Value of k so that planes 2x+ky+2z=0 and x+2y+2z=0 are perpendicular is
A 3
B −2
C 2
D −3
Perpendicular planes have perpendicular normals. Normals are (2,k,2) and (1,2,2). Dot product must be zero: 2·1 + k·2 + 2·2 = 2 + 2k + 4 = 0 ⇒ 2k = −6 ⇒ k = −3.
If a line is equally inclined to all three coordinate axes in the first octant, its direction cosine l equals
A 1/3
B √3
C 1/√3
D √(2/3)
Equal inclination means l=m=n (all positive in first octant). Using l²+m²+n²=1 gives 3l²=1, so l=1/√3. The same value holds for m and n.

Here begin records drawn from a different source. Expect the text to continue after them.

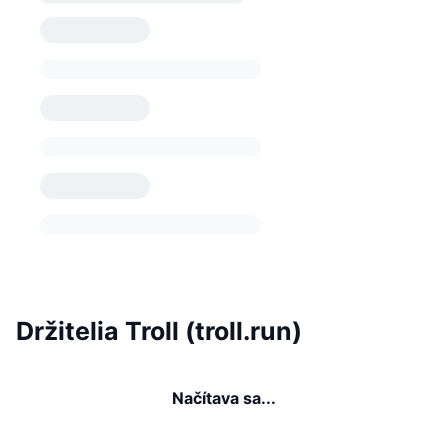
Držitelia Troll (troll.run)
Načítava sa...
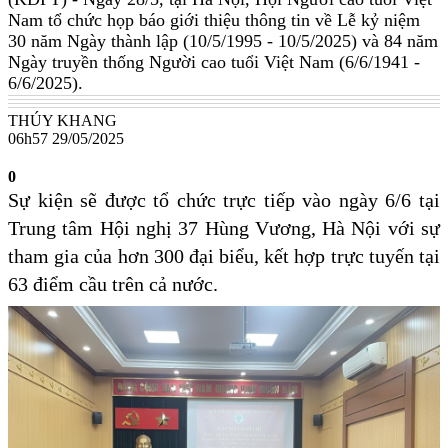
Nam tổ chức họp báo giới thiệu thông tin về Lễ kỷ niệm
30 năm Ngày thành lập (10/5/1995 - 10/5/2025) và 84 năm
Ngày truyền thống Người cao tuổi Việt Nam (6/6/1941 -
6/6/2025).
THÚY KHANG
06h57 29/05/2025
0
Sự kiện sẽ được tổ chức trực tiếp vào ngày 6/6 tại
Trung tâm Hội nghị 37 Hùng Vương, Hà Nội với sự
tham gia của hơn 300 đại biểu, kết hợp trực tuyến tại
63 điểm cầu trên cả nước.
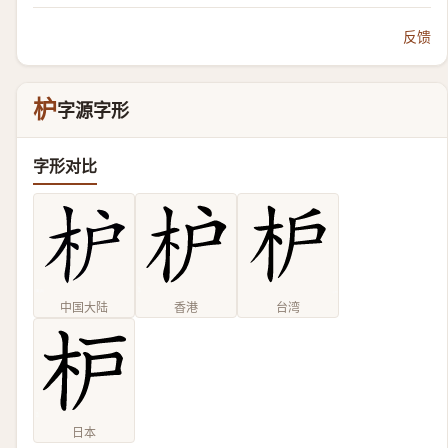
反馈
枦
字源字形
字形对比
中国大陆
香港
台湾
日本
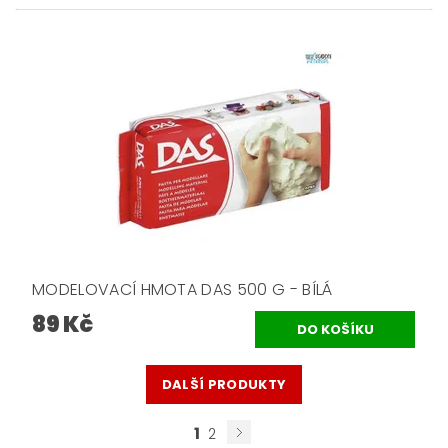
MODELOVACÍ HMOTA DAS 500 G - BÍLÁ
89 Kč
DALŠÍ PRODUKTY
1
2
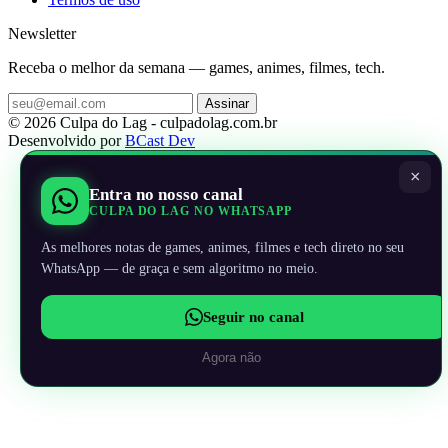
Newsletter
Receba o melhor da semana — games, animes, filmes, tech.
Assinar
© 2026 Culpa do Lag - culpadolag.com.br
Desenvolvido por
BCast Dev
×
Entra no nosso canal
CULPA DO LAG NO WHATSAPP
As melhores notas de games, animes, filmes e tech direto no seu
WhatsApp — de graça e sem algoritmo no meio.
Seguir no canal
Agora não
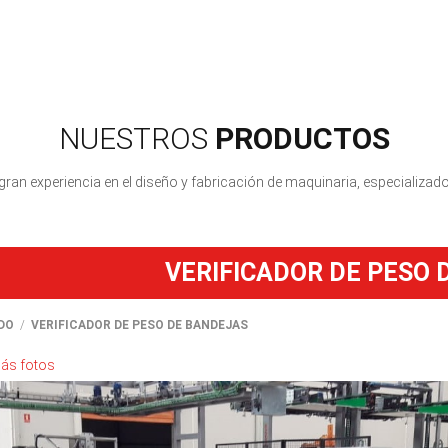
NUESTROS
PRODUCTOS
n experiencia en el diseño y fabricación de maquinaria, especializados
VERIFICADOR DE PESO 
DO
VERIFICADOR DE PESO DE BANDEJAS
ás fotos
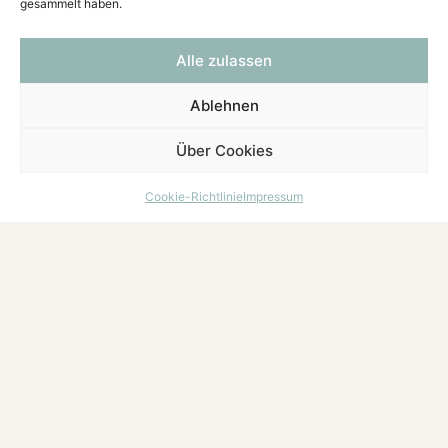
gesammelt haben.
Alle zulassen
Ablehnen
Über Cookies
Cookie-Richtlinie
Impressum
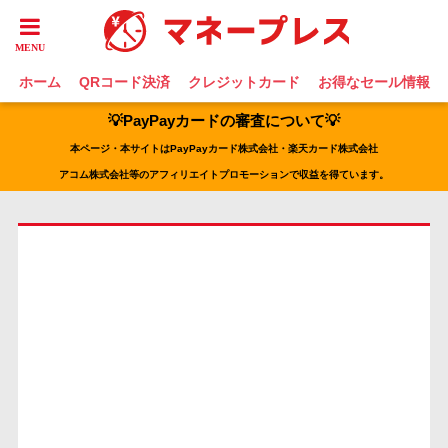
ホーム
QRコード決済
クレジットカード
お得なセール情報
💡PayPayカードの審査について💡
本ページ・本サイトはPayPayカード株式会社・楽天カード株式会社
アコム株式会社等のアフィリエイトプロモーションで収益を得ています。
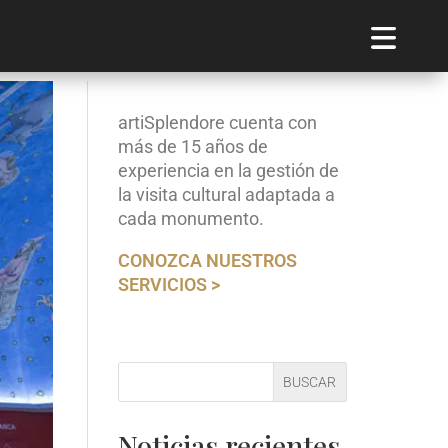
artiSplendore cuenta con
más de 15 años de
experiencia en la gestión de
la visita cultural adaptada a
cada monumento.
CONOZCA NUESTROS
SERVICIOS >
BUSCAR
Noticias recientes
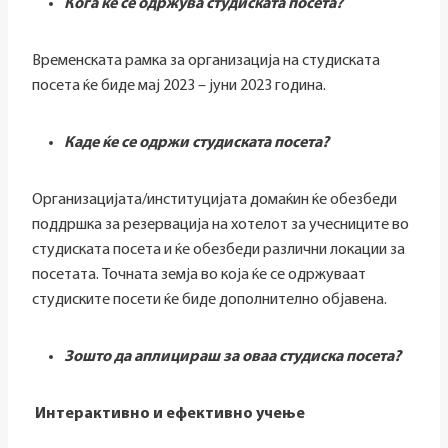
Кога ќе се одржува студиската посета?
Временската рамка за организација на студиската
посета ќе биде мај 2023 – јуни 2023 година.
Каде ќе се одржи студиската посета?
Организацијата/институцијата домаќин ќе обезбеди
поддршка за резервација на хотелот за учесниците во
студиската посета и ќе обезбеди различни локации за
посетата. Точната земја во која ќе се одржуваат
студиските посети ќе биде дополнително објавена.
Зошто да аплицираш за оваа студиска посета?
Интерактивно и ефективно учење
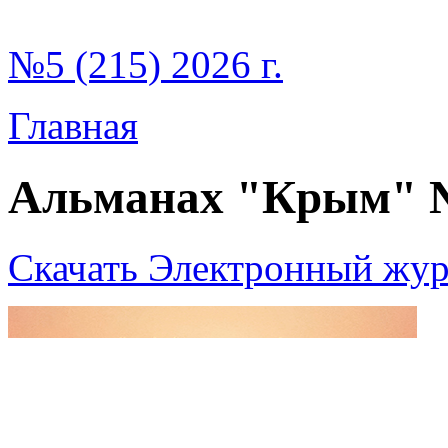
№5 (215) 2026 г.
Главная
Альманах "Крым" 
Скачать Электронный жур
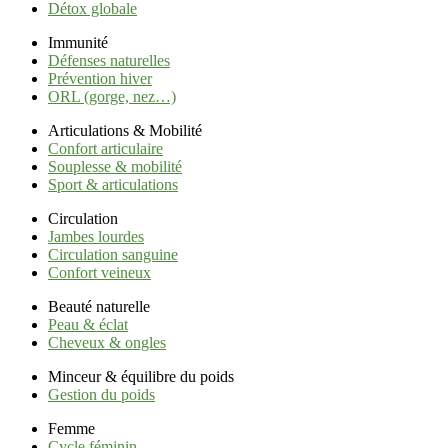
Détox globale
Immunité
Défenses naturelles
Prévention hiver
ORL (gorge, nez…)
Articulations & Mobilité
Confort articulaire
Souplesse & mobilité
Sport & articulations
Circulation
Jambes lourdes
Circulation sanguine
Confort veineux
Beauté naturelle
Peau & éclat
Cheveux & ongles
Minceur & équilibre du poids
Gestion du poids
Femme
Cycle féminin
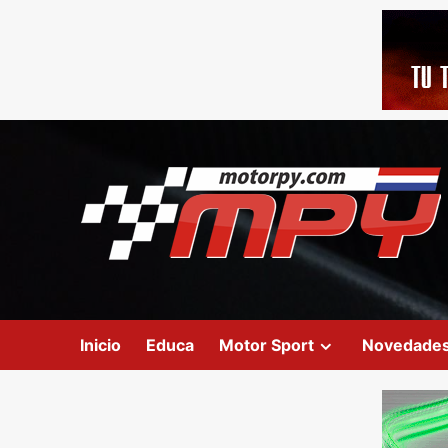
Inicio
Educa
Motor Sport
Novedade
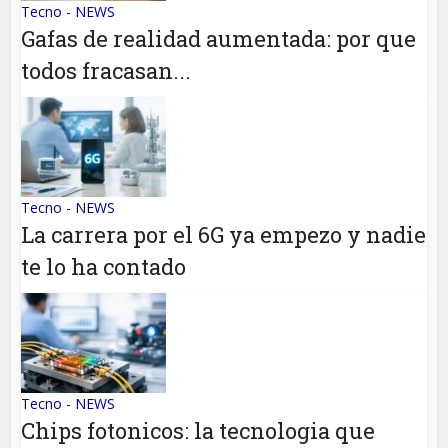
Tecno - NEWS
Gafas de realidad aumentada: por que
todos fracasan...
Tecno - NEWS
La carrera por el 6G ya empezo y nadie
te lo ha contado
Tecno - NEWS
Chips fotonicos: la tecnologia que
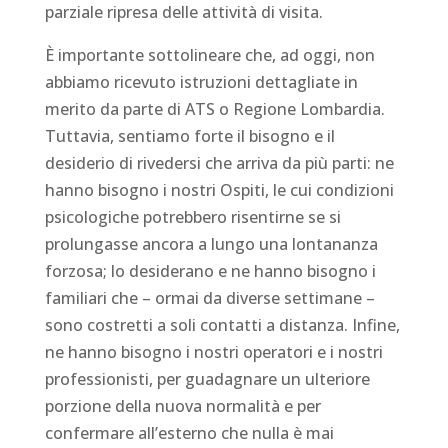
parziale ripresa delle attività di visita.
È importante sottolineare che, ad oggi, non
abbiamo ricevuto istruzioni dettagliate in
merito da parte di ATS o Regione Lombardia.
Tuttavia, sentiamo forte il bisogno e il
desiderio di rivedersi che arriva da più parti: ne
hanno bisogno i nostri Ospiti, le cui condizioni
psicologiche potrebbero risentirne se si
prolungasse ancora a lungo una lontananza
forzosa; lo desiderano e ne hanno bisogno i
familiari che – ormai da diverse settimane –
sono costretti a soli contatti a distanza. Infine,
ne hanno bisogno i nostri operatori e i nostri
professionisti, per guadagnare un ulteriore
porzione della nuova normalità e per
confermare all’esterno che nulla è mai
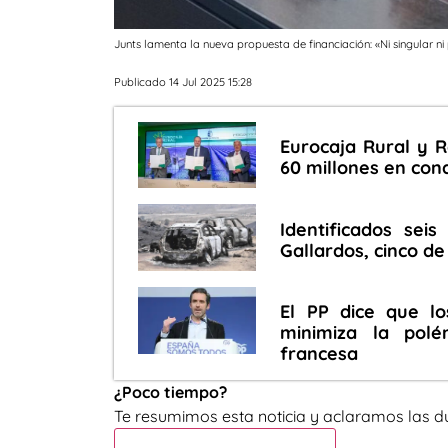
Junts lamenta la nueva propuesta de financiación: «Ni singular n
Publicado 14 Jul 2025 15:28
Eurocaja Rural y 
60 millones en con
Identificados sei
Gallardos, cinco de
El PP dice que lo
minimiza la polé
francesa
¿Poco tiempo?
Te resumimos esta noticia y aclaramos las d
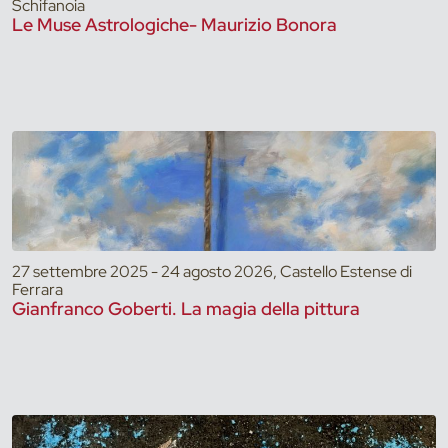
Schifanoia
Le Muse Astrologiche- Maurizio Bonora
27 settembre 2025 - 24 agosto 2026, Castello Estense di
Ferrara
Gianfranco Goberti. La magia della pittura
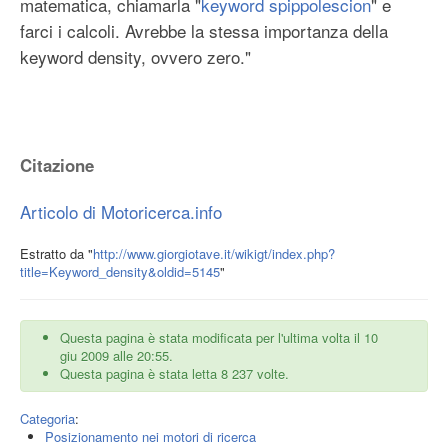
matematica, chiamarla "
keyword spippolescion
" e
farci i calcoli. Avrebbe la stessa importanza della
keyword density, ovvero zero."
Citazione
Articolo di Motoricerca.info
Estratto da "
http://www.giorgiotave.it/wikigt/index.php?
title=Keyword_density&oldid=5145
"
Questa pagina è stata modificata per l'ultima volta il 10
giu 2009 alle 20:55.
Questa pagina è stata letta 8 237 volte.
Categoria
:
Posizionamento nei motori di ricerca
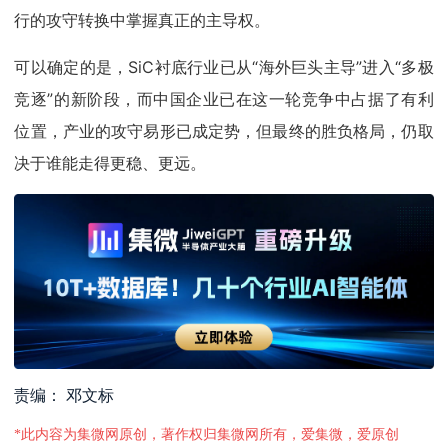
行的攻守转换中掌握真正的主导权。
可以确定的是，SiC衬底行业已从“海外巨头主导”进入“多极
竞逐”的新阶段，而中国企业已在这一轮竞争中占据了有利
位置，产业的攻守易形已成定势，但最终的胜负格局，仍取
决于谁能走得更稳、更远。
责编： 邓文标
*此内容为集微网原创，著作权归集微网所有，爱集微，爱原创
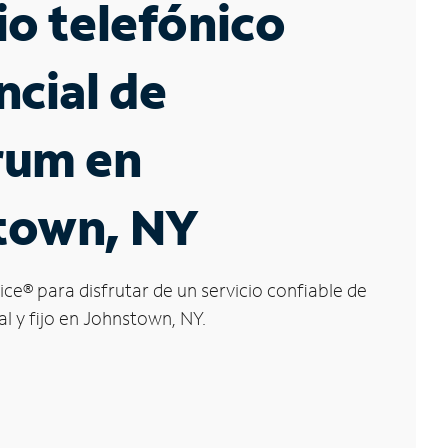
io telefónico
ncial de
rum en
town, NY
ice
®
para disfrutar de un servicio confiable de
al y fijo en Johnstown, NY.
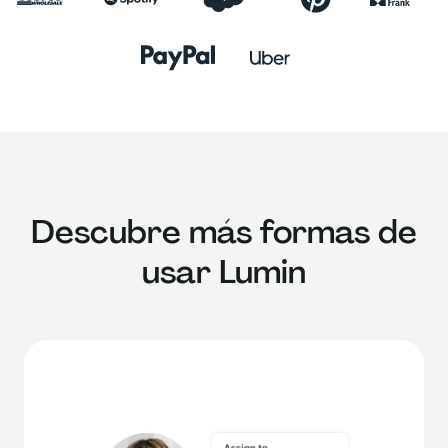
Descubre más formas de
usar Lumin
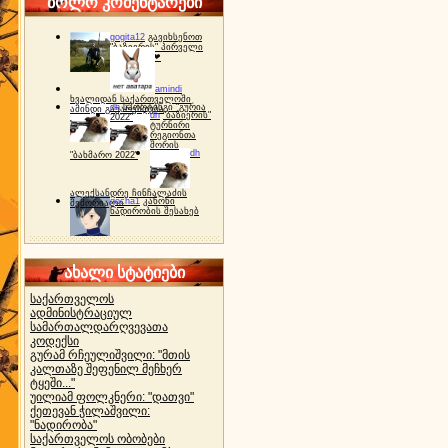
ბოლო კომენტარები
gogita12
გავიხსენოთ
"ბაზიერის" პირველი
ტურნირი ❤
amindi
ხვალიდან საქართველოში
dh
სპორტინგი "გურია
ამინდი გაუარესდება
dh
"ბაზიერის"
2022"
ტურნირი
რეგიონთა
შორის
dh
"ბახმარო 2022"
ალექსანდრე ჩინჩალაძის
gocha1
კანონი
მემორიალი
ნადირობის შესახებ
ახალი სტატიები
საქართველოს
ადმინისტრაციულ
სამართალდარღვევათა
კოდექსი
გურამ რჩეულიშვილი: "მთის
კალთაზე შეფენილ მეჩხერ
ტყეში..."
უილიამ ფოლკნერი: "დათვი"
ქეთევან ჭილაშვილი:
"ნადირობა"
საქართველოს ობობები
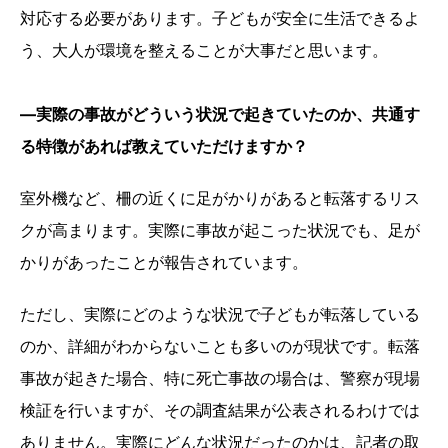
対応する必要があります。子どもが安全に生活できるよ
う、大人が環境を整えることが大事だと思います。
―実際の事故がどういう状況で起きていたのか、共通す
る特徴があれば教えていただけますか？
室外機など、柵の近くに足がかりがあると転落するリス
クが高まります。実際に事故が起こった状況でも、足が
かりがあったことが報告されています。
ただし、実際にどのような状況で子どもが転落している
のか、詳細がわからないことも多いのが現状です。転落
事故が起きた場合、特に死亡事故の場合は、警察が現場
検証を行いますが、その調査結果が公表されるわけでは
ありません。実際にどんな状況だったのかは、記者の取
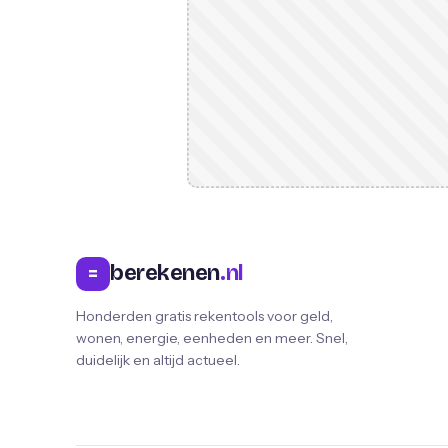
berekenen
.nl
=
Honderden gratis rekentools voor geld,
wonen, energie, eenheden en meer. Snel,
duidelijk en altijd actueel.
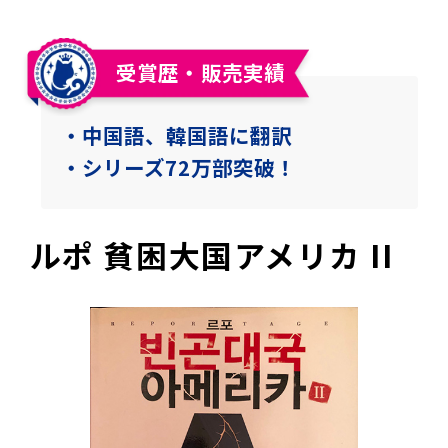
受賞歴・販売実績
・中国語、韓国語に翻訳
・シリーズ72万部突破！
ルポ 貧困大国アメリカ II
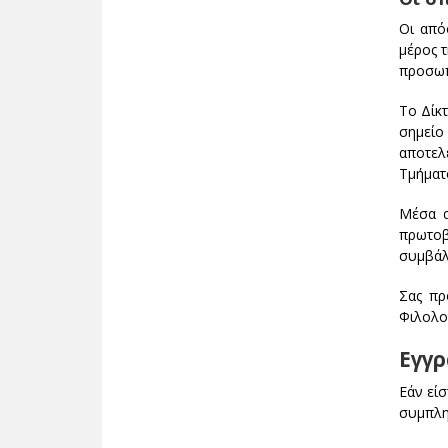
Οι από
μέρος 
προσωπ
Το Δίκ
σημείο
αποτελ
Τμήματο
Μέσα α
πρωτοβ
συμβάλλ
Σας πρ
Φιλολο
Εγγρ
Εάν εί
συμπλη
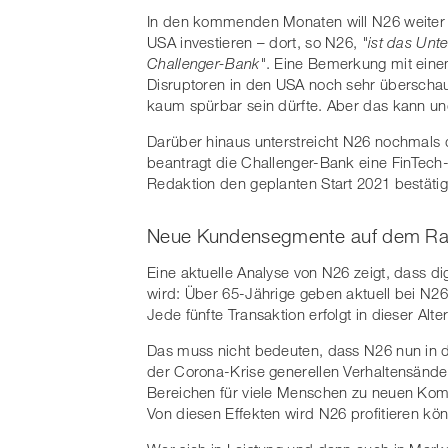
In den kommenden Monaten will N26 weiter 
USA investieren – dort, so N26,
"ist das Unt
Challenger-Bank"
. Eine Bemerkung mit ein
Disruptoren in den USA noch sehr überschau
kaum spürbar sein dürfte. Aber das kann und
Darüber hinaus unterstreicht N26 nochmals di
beantragt die Challenger-Bank eine FinTech-
Redaktion den geplanten Start 2021 bestätig
Neue Kundensegmente auf dem Ra
Eine aktuelle Analyse von N26 zeigt, dass d
wird: Über 65-Jährige geben aktuell bei N26 
Jede fünfte Transaktion erfolgt in dieser Alte
Das muss nicht bedeuten, dass N26 nun in di
der Corona-Krise generellen Verhaltensände
Bereichen für viele Menschen zu neuen Kom
Von diesen Effekten wird N26 profitieren kö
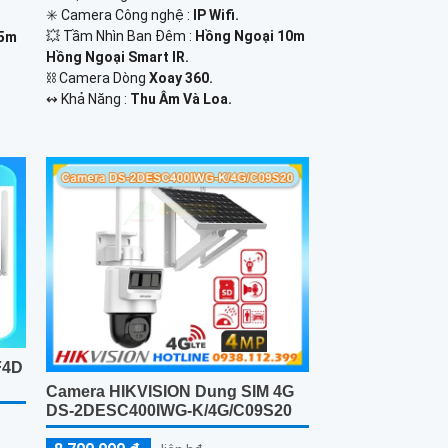
✳️ Camera Công nghệ :
IP Wifi.
💥 Tầm Nhìn Ban Đêm :
Hồng Ngoại 10m
15m
Hồng Ngoại Smart IR.
⛓ Camera Dòng
Xoay 360.
️↭ Khả Năng :
Thu Âm Và Loa.
F4D
Camera HIKVISION Dung SIM 4G
DS-2DESC400IWG-K/4G/C09S20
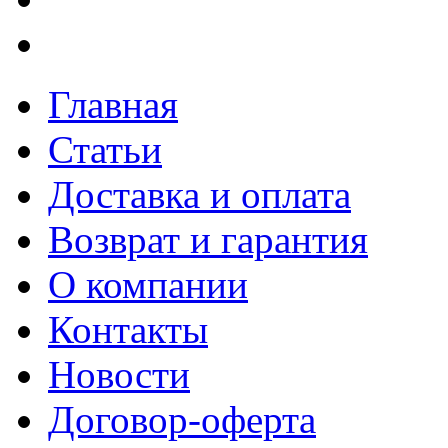
Главная
Статьи
Доставка и оплата
Возврат и гарантия
О компании
Контакты
Новости
Договор-оферта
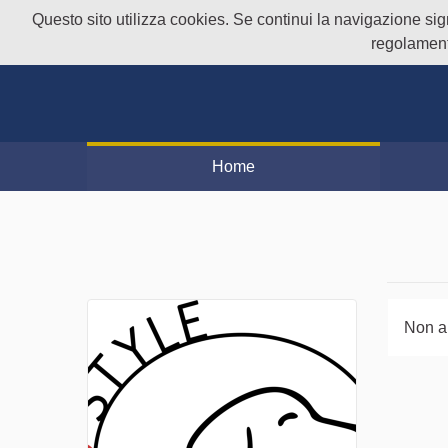
Questo sito utilizza cookies. Se continui la navigazione signi
regolament
Home
Non a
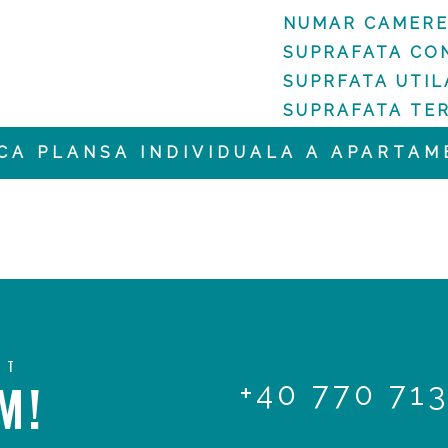
NUMAR CAMERE
SUPRAFATA CO
SUPRFATA UTIL
SUPRAFATA TER
CA PLANSA INDIVIDUALA A APARTAM
CT
M!
+40 770 713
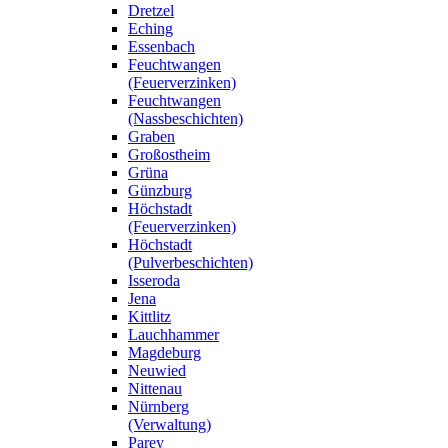
Dretzel
Eching
Essenbach
Feuchtwangen
(Feuerverzinken)
Feuchtwangen
(Nassbeschichten)
Graben
Großostheim
Grüna
Günzburg
Höchstadt
(Feuerverzinken)
Höchstadt
(Pulverbeschichten)
Isseroda
Jena
Kittlitz
Lauchhammer
Magdeburg
Neuwied
Nittenau
Nürnberg
(Verwaltung)
Parey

The point on the z-axis nearest to P(2,−1,3) is
A (0,0,0)
B (0,0,3)
C (2,0,3)
D (0,−1,3)
Any point on z-axis is (0,0,z). Distance squared from (2,−1,3) is 2²+(−1)²+(3−z)². This is minimized when z=3, so the nearest point is (0,0,3).
A line has direction ratios (2,1,2). What is the angle between the line and the xy-plane
A sin⁻¹(2/3)
B cos⁻¹(2/3)
C 60°
D 90°
Angle φ between a line and xy-plane satisfies sinφ = |z-component|/|direction| because xy-plane normal is k. Here |d|=√(4+1+4)=3 and z-component is 2, so sinφ=2/3.
A plane cuts intercepts 2 on x-axis, −3 on y-axis, and 6 on z-axis. Which equation represents it
A 3x+2y+z=6
B x−y+z=6
C 6x−3y+2z=6
D 3x−2y+z=6
Use intercept form x/a + y/b + z/c = 1 with a=2, b=−3, c=6: x/2 + y/(−3) + z/6 = 1. Multiply by 6 to get 3x−2y+z=6.
Direction ratios of the line of intersection of planes x+y+z=1 and x+y−z=0 are
A (1,1,0)
B (0,1,1)
C (1,−1,0)
D (1,0,1)
The direction of the intersection line is n1×n2. Normals are (1,1,1) and (1,1,−1). Cross product is (−2,2,0), which is proportional to (1,−1,0).
Find shortest distance between z-axis and line r=(1,2,0)+t(1,0,1)
A 1
B 2
C √2
D √5
z-axis has direction (0,0,1). Given line has direction (1,0,1). Cross of directions is (0,1,0) with magnitude 1. Vector between points (0,0,0) and (1,2,0) is (1,2,0). Dot with (0,1,0) gives 2, so distance is 2.
A line has direction ratios (2,k,−1) and is perpendicular to direction ratios (1,2,3). Value of k is
A 2
B −1/2
C −2
D 1/2
Perpendicular directions have zero dot product: (2,k,−1)·(1,2,3)=2 + 2k − 3 = 0. So 2k − 1 = 0, giving k = 1/2.